Congress has gone home for a two-week break with most of their business incomplete. They can’t pass any appropriations, they can’t pass the Farm Bill, they can’t pass a new Iraqi supplemental bill. Yet, it looks at though the Democrats may have finally found their footing. Activists have been pointing out for a long time that we can end the war by refusing to pass more supplemental funding to fight it. That’s obviously a less than ideal way of conducting U.S. foreign policy, but it is better than a never ending sinkhole of federal dollars and human lives. The Democrats have finally taken our advice.
After senate Republicans filibustered the latest supplemental bill, the Democrats said ‘fine, then no more money for you.’
Now, Democratic leaders say they won’t send President Bush a war spending bill this year. They calculate the military has enough money to run through mid-February.
Responding to the congressional blockage, Defense Secretary Robert Gates on Friday signed a memo ordering the Army to begin planning for a series of expected cutbacks, including the layoffs of as many as 100,000 civilian employees and another 100,000 civilian contractors, starting as early as January, Pentagon press secretary Geoff Morrell said.
Naturally, this provides the Republicans the opportunity to say the Democrats are abandoning the troops in the field.
“We ought to get the troops the funding they need to finish the mission without restrictions and without a surrender date,” said Senate Minority Leader Mitch McConnell, R-Ky…
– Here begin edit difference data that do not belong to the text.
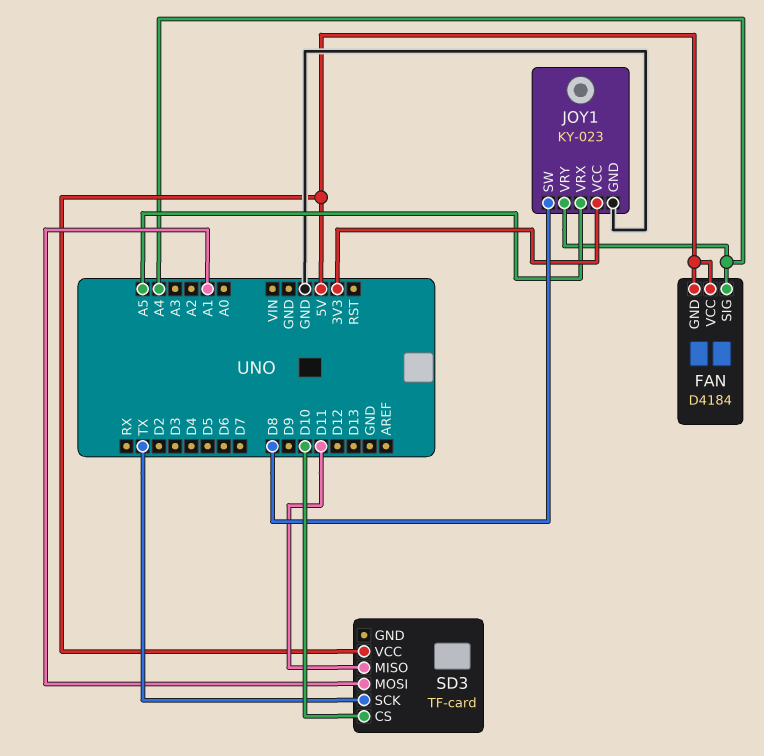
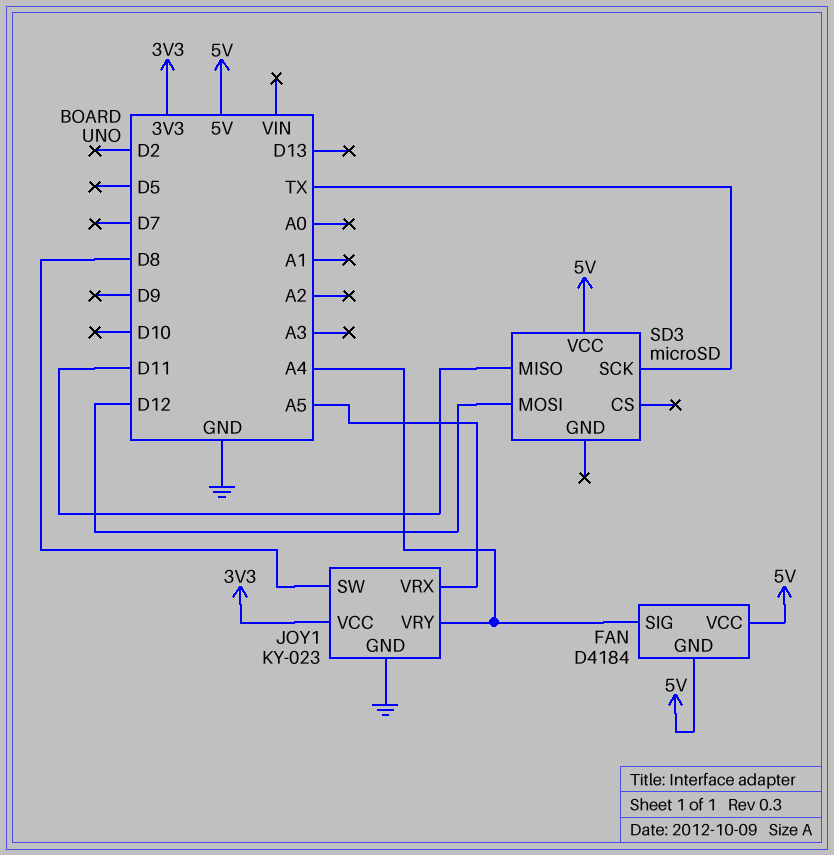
SD3: TF-card -> microSD
SD3 pin CS: D10 -> none
SD3 pin MOSI: A1 -> D12

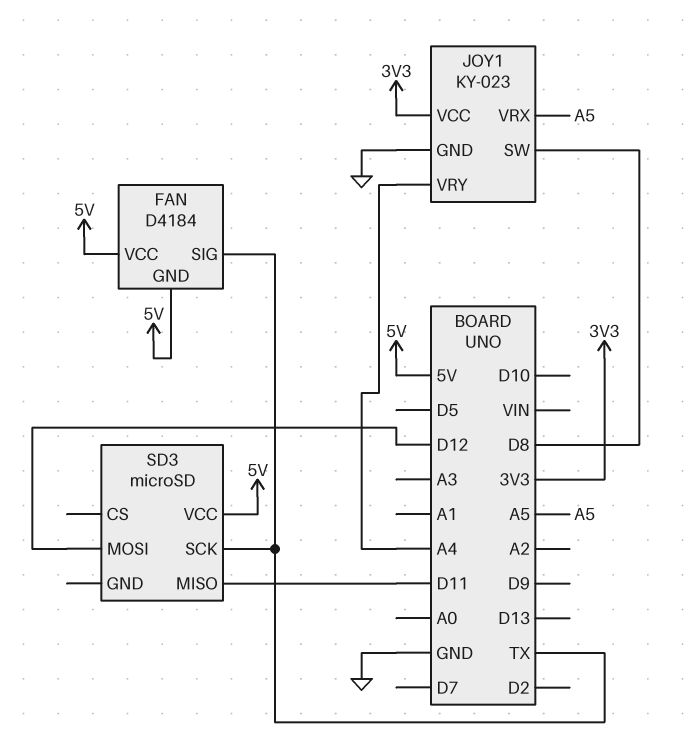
FAN pin SIG: A4 -> TX

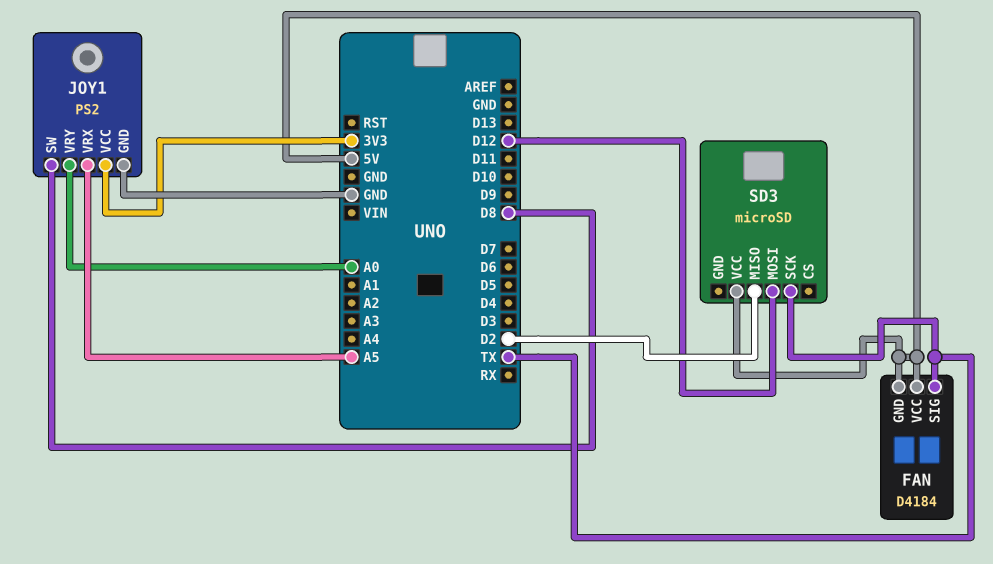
JOY1: KY-023 -> PS2
JOY1 pin VRY: A4 -> A0
SD3 pin MISO: D11 -> D2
…”We’d rather see the Department of Defense, the military planners and our troops focusing on military maneuvers rather than accounting maneuvers as they carry out their mission in the field,” [deputy WH press secretary] Fratto said…
…”Sen. Schumer only wants to fund pay, body armor and chow for the troops if he can put conditions on the money so that they cannot do the mission they have been ordered to do,” said [Heather] Wilson, R-N.M.
But, this time, the Democrats were willing to take the heat and fire back.
Republicans said there were appalled by Sen. Chuck Schumer’s comment, reported by The Associated Press on Thursday, that the Bush administration wouldn’t get a “free lunch.”
Schumer, D-N.Y., had told reporters that unless Bush accepted the restrictions, the Defense Department would have to eat into its core budget.
“The days of a free lunch are over,” he said…
…”We need to do more than say to the Iraqis that our patience has run out and that they need to seize the opportunity that has been given them,” said Sen. Carl Levin, D-Mich. “Their dawdling will only end when they have no choice.”
I have to compliment the Democrats when they show courage and do what we ask of them. As the New York Times says:
Democrats say they will continue to push the president and his Republican allies to concede their failed war policy and change course. They must keep at it. It’s far past time to begin a swift and orderly withdrawal of forces from Iraq’s civil war and to refocus on Afghanistan, where America’s win over the Taliban and Al Qaeda is in danger of being reversed.
The decision to withhold funds and tell the president to pound sand is a first step in the right direction.